Donc, si les élections avaient lieu aujourd’hui, Jair Bolsonaro perdrait les élections de manière flagrante. Hier, le Congrès national avait à son ordre du jour une Proposition d’amendement constitutionnel (PEC) qui entendait imposer le retour du vote papier et sa validité dès les prochaines élections. En ce jour si important pour la politique du pays, Bolsonaro a clairement tenté d’intimider les députés, en faisant la promotion d’un défilé de véhicules blindés dans la ville, répandant l’idée que, si les parlementaires ne votaient pas en faveur du vote papier, il ferait un coup d’État, car il aurait le soutien de l’armée brésilienne. Les députés, irrités par cette tentative d’intimidation et d’attaque contre la démocratie et l’Etat de droit, n’ont pas approuvé la mesure proposée par le président, le scrutin électronique est donc confirmé.

Il s’agissait de la première défaite majeure de Bolsonaro hier. La deuxième défaite majeure du président a été l’abrogation de la loi sur la sécurité nationale par le Sénat brésilien à ces mêmes heures. Cette loi a été créée en 1983, alors que le Brésil vivait encore sous une dictature militaire, qui a duré de 1964 à 1985, et qui a laissé des traces profondes de souffrance dans la société brésilienne, en raison du mépris fréquent des droits de l’homme.

Les gouvernements démocrates après la dictature ont refusé de recourir à cette loi, mais sous le règne de Jair Bolsonaro, elle a été relancée, ayant été utilisée pour procéder à des arrestations arbitraires d’opposants au président. D’autre part, Bolsonaro, au cours de ses deux années au pouvoir, a promu la désinformation avec des fake news sur divers aspects de la vie politique et sociale brésilienne, mais surtout sur la pandémie, faisant croire à ses partisans à des remèdes sans aucune efficacité contre le Covid. -19 et décourageant la population à suivre les règles sanitaires pour la prévention de la maladie. Il a également perpétré de graves attaques contre la démocratie et l’État de droit, ainsi que des menaces envers les politiciens et les autorités institutionnelles.

Le Sénat a ensuite donné une réponse décisive à toutes ces attaques, abrogeant la loi sur la sécurité nationale et approuvant 10 points qui devraient être inclus dans le code pénal brésilien, punissant les attitudes contre la santé publique, la démocratie, l’état de droit ou favorisant la désinformation.
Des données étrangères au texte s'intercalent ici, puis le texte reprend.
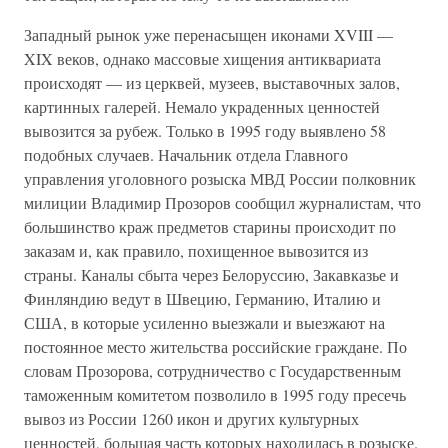
Западный рынок уже перенасыщен иконами XVIII —
XIX веков, однако массовые хищения антиквариата
происходят — из церквей, музеев, выставочных залов,
картинных галерей. Немало украденных ценностей
вывозится за рубеж. Только в 1995 году выявлено 58
подобных случаев. Начальник отдела Главного
управления уголовного розыска МВД России полковник
милиции Владимир Прозоров сообщил журналистам, что
большинство краж предметов старины происходит по
заказам и, как правило, похищенное вывозится из
страны. Каналы сбыта через Белоруссию, Закавказье и
Финляндию ведут в Швецию, Германию, Италию и
США, в которые усиленно выезжали и выезжают на
постоянное место жительства российские граждане. По
словам Прозорова, сотрудничество с Государственным
таможенным комитетом позволило в 1995 году пресечь
вывоз из России 1260 икон и других культурных
ценностей, большая часть которых находилась в розыске.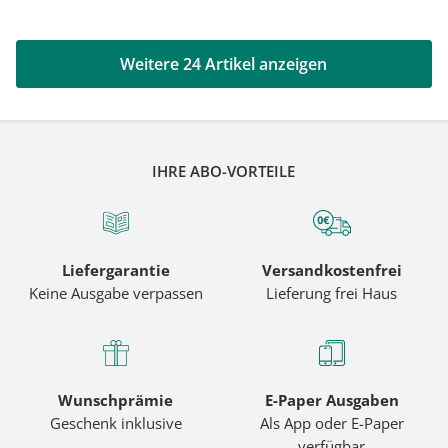
Weitere 24 Artikel anzeigen
IHRE ABO-VORTEILE
Liefergarantie
Versandkostenfrei
Keine Ausgabe verpassen
Lieferung frei Haus
Wunschprämie
E-Paper Ausgaben
Geschenk inklusive
Als App oder E-Paper
verfügbar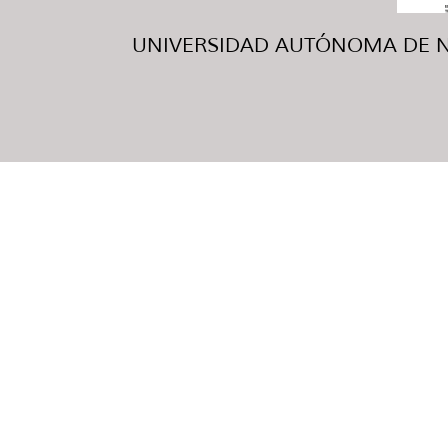
UNIVERSIDAD AUTÓNOMA DE NUE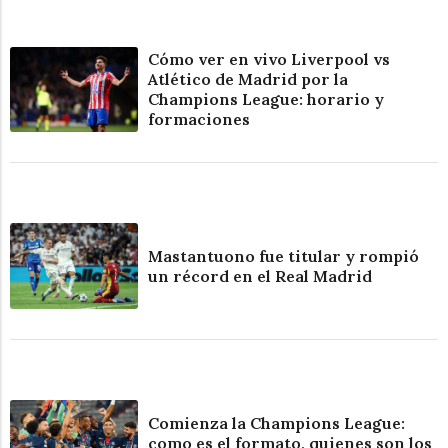
Cómo ver en vivo Liverpool vs
Atlético de Madrid por la
Champions League: horario y
formaciones
Mastantuono fue titular y rompió
un récord en el Real Madrid
Comienza la Champions League:
como es el formato, quienes son los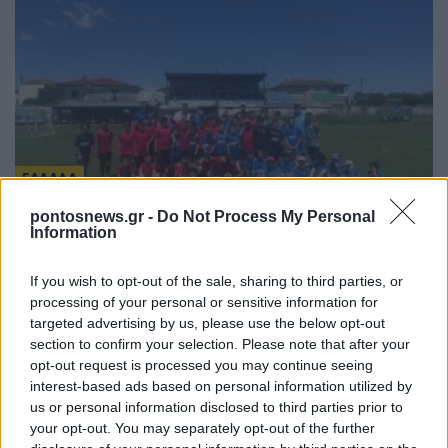
ΕΛΛΑΔΑ
pontosnews.gr -
Do Not Process My Personal
Παραδοσιακή μουσική βραδιά «Θράκη –
Information
Μακεδονία – Πόντος» από τον Θερμαϊκό
Κορινού
If you wish to opt-out of the sale, sharing to third parties, or
processing of your personal or sensitive information for
8/08/2026 - 3:00μμ
targeted advertising by us, please use the below opt-out
section to confirm your selection. Please note that after your
opt-out request is processed you may continue seeing
interest-based ads based on personal information utilized by
us or personal information disclosed to third parties prior to
your opt-out. You may separately opt-out of the further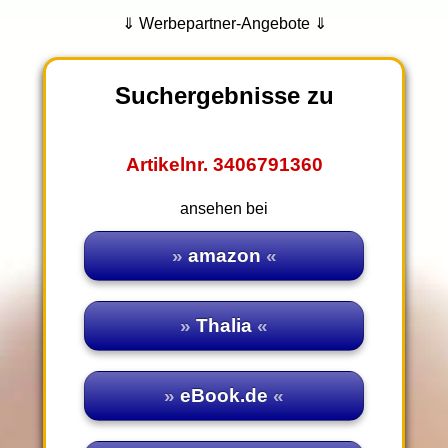
⇓ Werbepartner-Angebote ⇓
Suchergebnisse zu
Artikelnr. 3406791360
ansehen bei
amazon
Thalia
eBook.de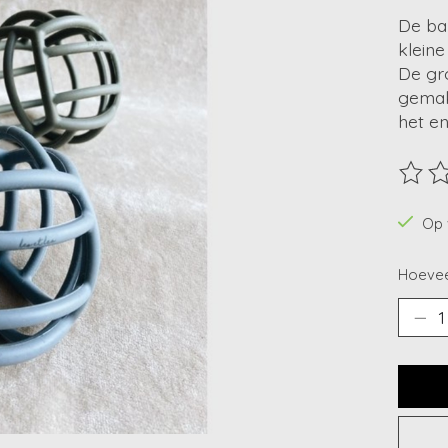
De ba
kleine
De gr
gemakk
het en
De beo
Op 
Hoevee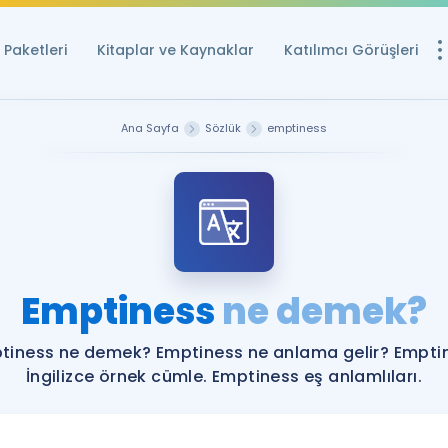
Paketleri
Kitaplar ve Kaynaklar
Katılımcı Görüşleri
Ücretsiz Kayna
Ana Sayfa
Sözlük
emptiness
YDS ve YÖKDİL içi
Sözlük
İngilizce Sınavları
Puan Hesapla
Emptiness
ne demek?
YDS ve YÖKDİL P
Remz
Rehberlik Aracı
tiness ne demek? Emptiness ne anlama gelir? Empti
YDS ve YÖKDİL'e H
İngilizce örnek cümle. Emptiness eş anlamlıları.
ÖSYM Sınav Ta
Tüm ÖSYM Sınavl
En d’autres termes, tout ce que Bolsonaro a fait sera punissable une fois cette nouvelle législation adoptée, marquant la deuxième défaite dévastatrice de Bolsonaro.

Last but not least, la défaite de Bolsonaro a été le fiasco du défilé militaire que le président a promu hier, comme une forme d’intimidation par le Congrès national. Non seulement il n’a pas réussi à atteindre son objectif, mais il a également échauffé les esprits, provoquant des défaites à la fois à la Chambre des députés et au Sénat.
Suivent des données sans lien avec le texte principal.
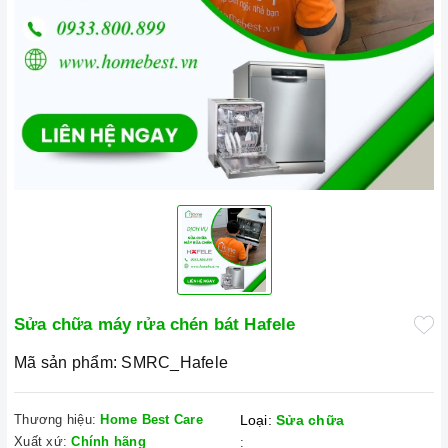
Sửa chữa máy rửa chén bát Hafele
Mã sản phẩm:
SMRC_Hafele
Thương hiệu:
Home Best Care
Loại:
Sửa chữa
Xuất xứ:
Chính hãng
: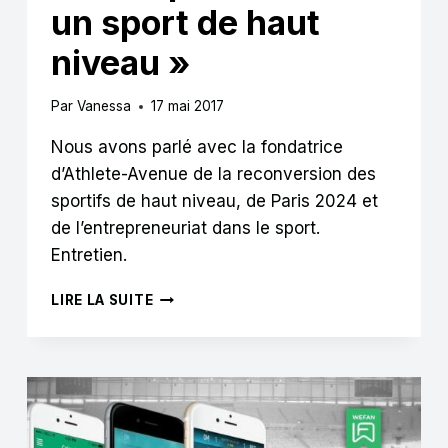
un sport de haut
niveau »
Par
Vanessa
17 mai 2017
Nous avons parlé avec la fondatrice
d’Athlete-Avenue de la reconversion des
sportifs de haut niveau, de Paris 2024 et
de l’entrepreneuriat dans le sport.
Entretien.
« ENTREPRENDRE
LIRE LA SUITE
EST
UN
SPORT
DE
HAUT
NIVEAU »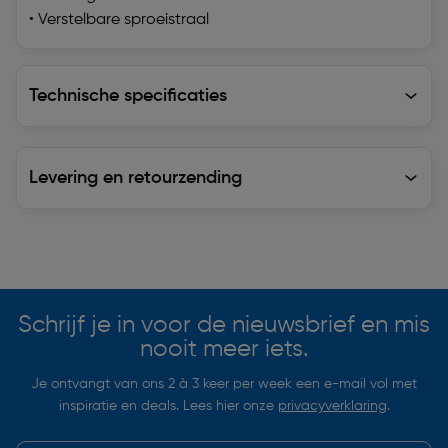
• Verstelbare sproeistraal
Technische specificaties
Technische specificaties
Levering en retourzending
Levering en retourzending
Soortgelijke artikelen
Schrijf je in voor de nieuwsbrief en mis
nooit meer iets.
Je ontvangt van ons 2 à 3 keer per week een e-mail vol met
inspiratie en deals. Lees hier onze
privacyverklaring
.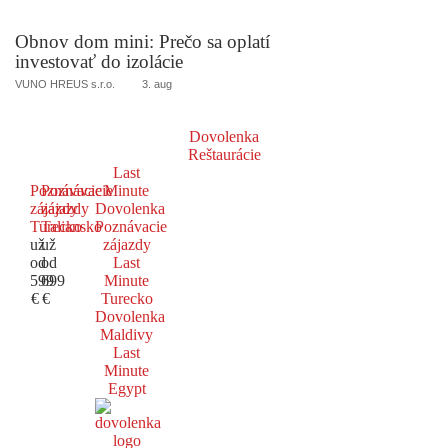
Obnov dom mini: Prečo sa oplatí
investovať do izolácie
VUNO HREUS s.r.o.
3. aug
Dovolenka
Reštaurácie
Last
Poznávacie
Poznávacie
Minute
zájazdy
zájazdy
Dovolenka
Turecko
Taliansko
Poznávacie
už
už
zájazdy
od
od
Last
599
699
Minute
€
€
Turecko
Dovolenka
Maldivy
Last
Minute
Egypt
Le défilé de voitures blindées de la marine brésilienne dans les rues de la capitale du pays, Brasilia, a été un motif de moquerie, car l’une d’entre elles a émis de la fumée noire, mettant en évidence des problèmes mécaniques. Donc, si Bolsonaro voulait montrer sa puissance militaire, qui pourrait être utilisée dans un éventuel coup d’État, ce qu’il montrait en réalité était un cirque ridicule. La fumée et tout le défilé militaire, qui n’a duré que 10 minutes, était une risée et les mèmes ont fait rage sur Internet toute la journée.

Quant aux militaires en général, selon la presse brésilienne, la plupart d’entre eux se sont sentis embarrassés parce qu’ils ne voulaient pas participer à une action antidémocratique. Dans les coulisses, ils se plaignent d’être impliqués dans les actions de Bolsonaro, qui les utilise comme une forme de menace, alors qu’en réalité, ils sont contre ces attitudes et, disent-ils, n’ont pas l’intention de faire un coup d’État. Si Bolsonaro a voulu montrer que les Forces armées sont de son côté dans ces attaques institutionnelles (contre le Tribunal fédéral, le Tribunal supérieur électoral, la Chambre des députés et le Sénat, ainsi que la presse en général), tout s’est retourné contre lui. Il s’agissait de la troisième défaite majeure du président antidémocratique et négationniste du Brésil en une seule journée.